Через несколько дней Митю отвезли на хутор к деду.
Надя и Саша хотели побыть вместе, а потому, воспользовавшись предложенными путевками, отправились в Кисловодск, в санаторий.
Мужчины успели проводить своих отпрысков в первый класс перед тем, как снова уйти на промысел.
Загорелый, немного подросший Митя, вышагивал за руку с отцом.
С лица мальчишки не сходила недовольная гримаса.
Он не хотел уезжать с хутора, не хотел расставаться с дедом Костей.
Ему и даром не приснилась какая-то школа.
Что там может быть хорошего? Что интересного?
Намного интереснее ездить на бричке с дедом на пасеку и в сад, валяться в полдень в луговых травах, бегать на речку с Витей и Лизой, ловить рыбу и вытаскивать из нор раков.
Но в конце августа приехали родители и, уже через неделю, отчаянно ревущего и брыкающегося Митю, усадили-таки в поезд и увезли от любимого деда.
Испуганных первоклашек выстроили на линейку у школы.
Где-то там, за их спинами, стояли гордые родители.
Где-то там, в дальнее-далёко убегало беззаботное детство.
Митя, исподлобья, рассматривал своих одноклассников, когда увидел ЕЁ…
Нарядную, в белом передничке, с огромными бантами на кончиках тоненьких рыжих косичек, белокожую и веснушчатую, зеленоглазую Леночку.
Девочку подвела к шеренге первоклашек такая же рыжеволосая женщина.

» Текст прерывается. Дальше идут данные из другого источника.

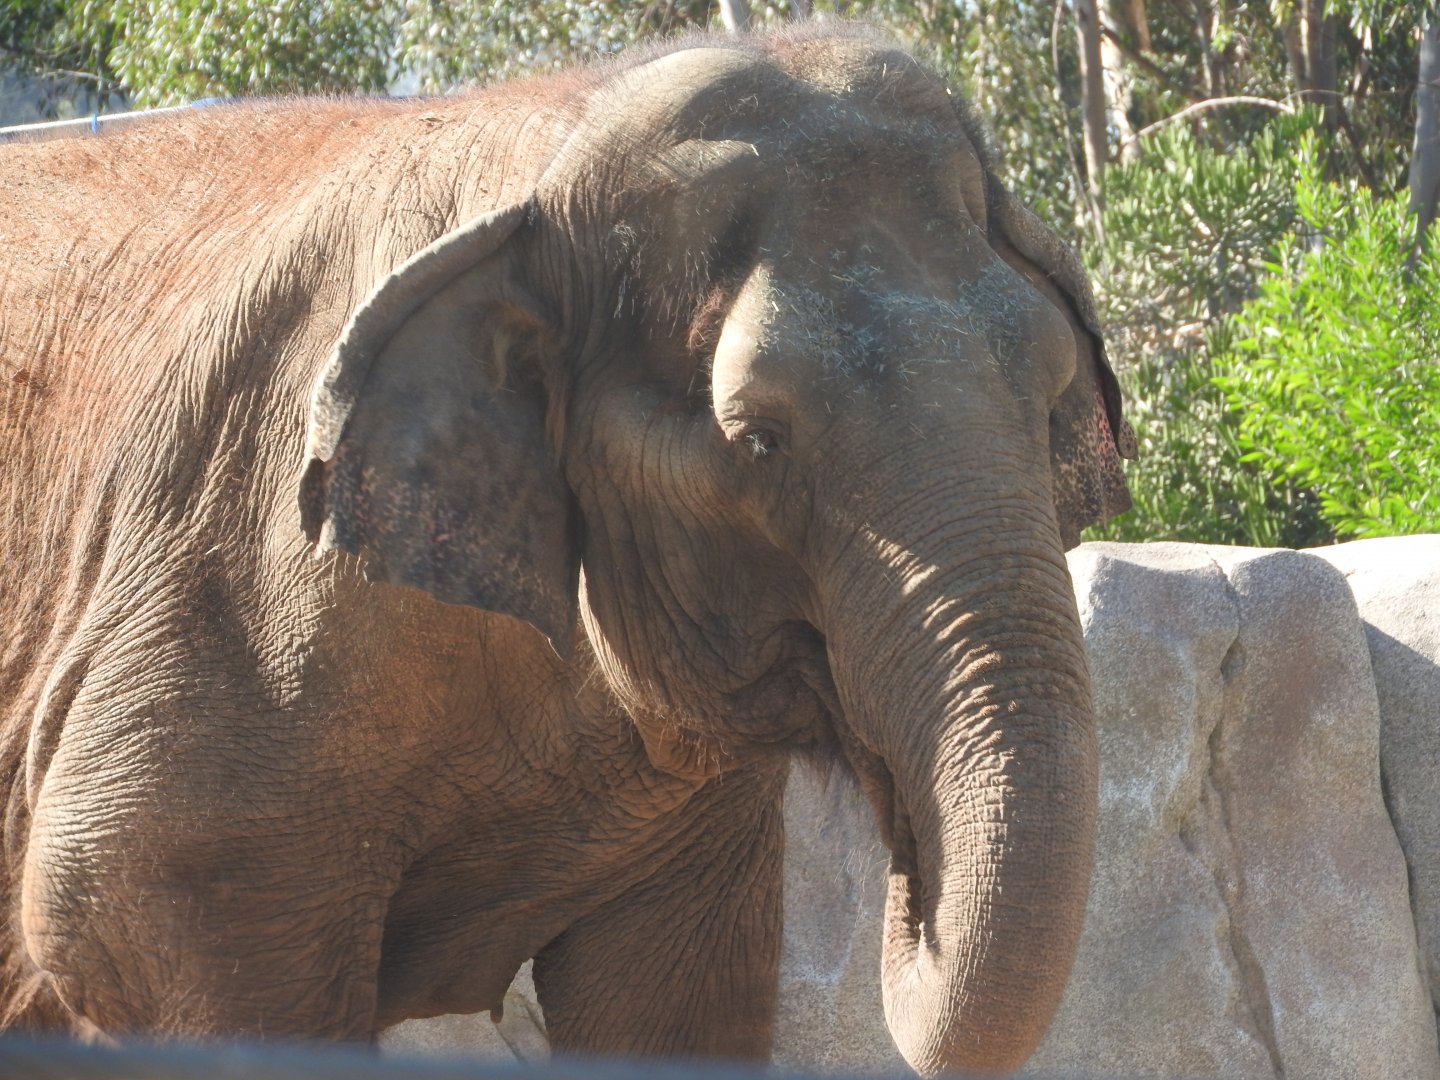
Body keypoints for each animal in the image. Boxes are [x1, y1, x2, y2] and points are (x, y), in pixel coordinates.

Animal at [0, 24, 1133, 1077]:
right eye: (761, 439)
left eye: (1051, 402)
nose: (911, 883)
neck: (551, 140)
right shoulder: (232, 580)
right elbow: (126, 896)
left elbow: (669, 1001)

Поставила ее в строй, на свободное место, обернулась к малышам:
– Здравствуйте дети. Я ваша учительница.
О том, что девочку зовут Лена, Митя узнал чуть позже, когда учительница отвела всех в класс, рассадила за парты и стала вызывать каждого по имени, чтобы познакомиться самой и дать возможность детям услышать, как кого зовут.
Митя то поглядывал заинтересованно на Леночку, то, с явной неприязнью смотрел на мальчишку, которого учительница посадила за парту рядом с ней.

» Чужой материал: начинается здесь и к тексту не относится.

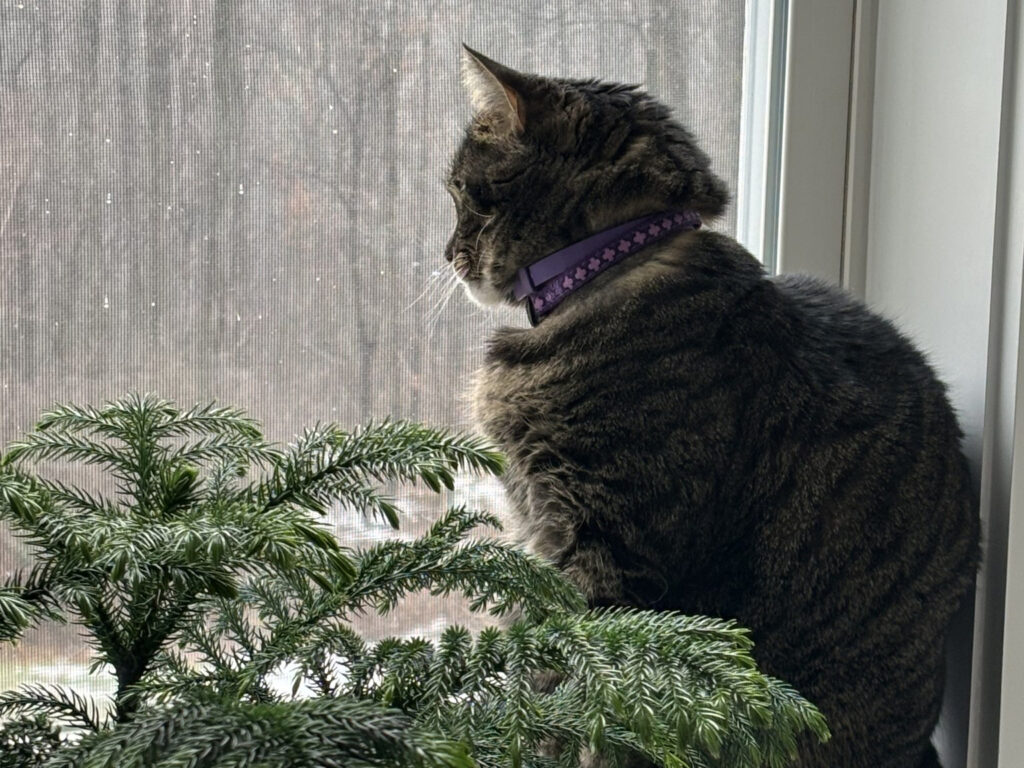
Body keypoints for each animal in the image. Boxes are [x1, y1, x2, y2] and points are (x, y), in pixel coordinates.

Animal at [444, 48, 978, 768]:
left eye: (468, 197)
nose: (448, 255)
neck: (609, 268)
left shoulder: (610, 548)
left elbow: (570, 675)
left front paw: (540, 738)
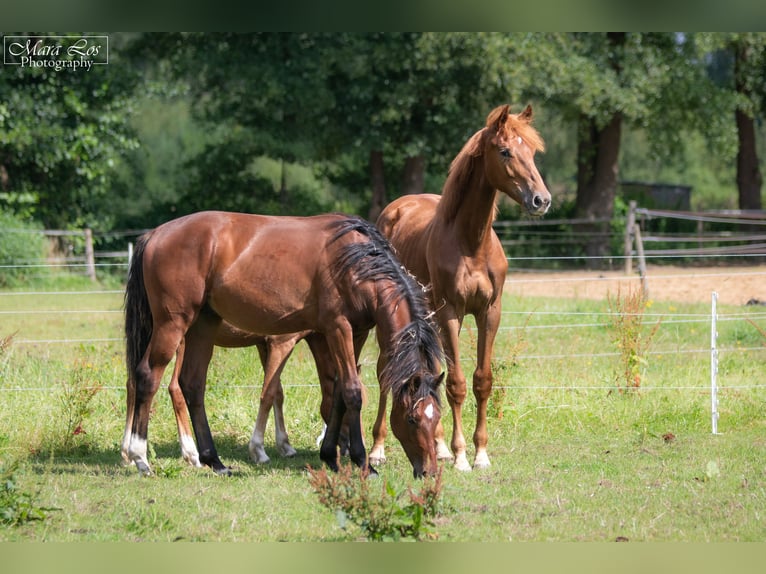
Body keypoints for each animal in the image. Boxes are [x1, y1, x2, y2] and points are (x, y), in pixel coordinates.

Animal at [124, 214, 444, 480]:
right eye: (412, 418)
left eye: (437, 417)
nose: (428, 471)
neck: (356, 263)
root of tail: (154, 234)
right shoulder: (337, 327)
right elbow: (352, 392)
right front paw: (363, 462)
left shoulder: (357, 332)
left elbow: (338, 391)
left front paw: (330, 456)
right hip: (172, 326)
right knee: (147, 377)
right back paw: (140, 457)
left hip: (203, 325)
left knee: (191, 385)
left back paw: (214, 461)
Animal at [374, 103, 548, 472]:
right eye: (505, 151)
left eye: (533, 152)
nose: (541, 200)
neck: (472, 243)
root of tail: (395, 208)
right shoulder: (450, 312)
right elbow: (456, 383)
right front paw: (461, 456)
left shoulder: (489, 312)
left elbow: (482, 381)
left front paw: (480, 453)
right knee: (385, 373)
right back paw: (378, 448)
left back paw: (437, 446)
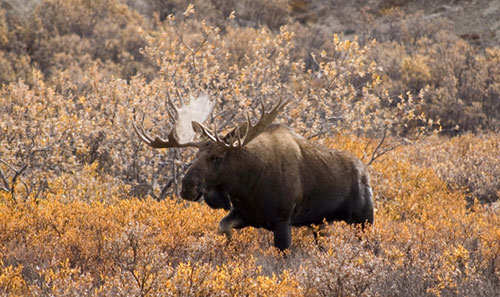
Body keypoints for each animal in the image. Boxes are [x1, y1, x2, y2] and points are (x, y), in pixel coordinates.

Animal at [133, 93, 372, 250]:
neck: (246, 186)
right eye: (196, 155)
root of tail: (364, 172)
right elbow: (223, 228)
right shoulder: (245, 215)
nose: (186, 187)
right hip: (321, 224)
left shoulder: (283, 221)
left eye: (217, 157)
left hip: (364, 220)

После первой же перемены, Митя, со своим портфелем, перебрался за парту к Леночке, оттолкнув ее соседа и сбросив на пол его пенал.
Учительница, вошедшая в класс через пару минут, увидевшая самовольно пересевшего мальчишку, не сказала ничего, только улыбнулась едва заметно и оставила детей в покое.
На следующий день Митя отправился в школу уже с явной охотой.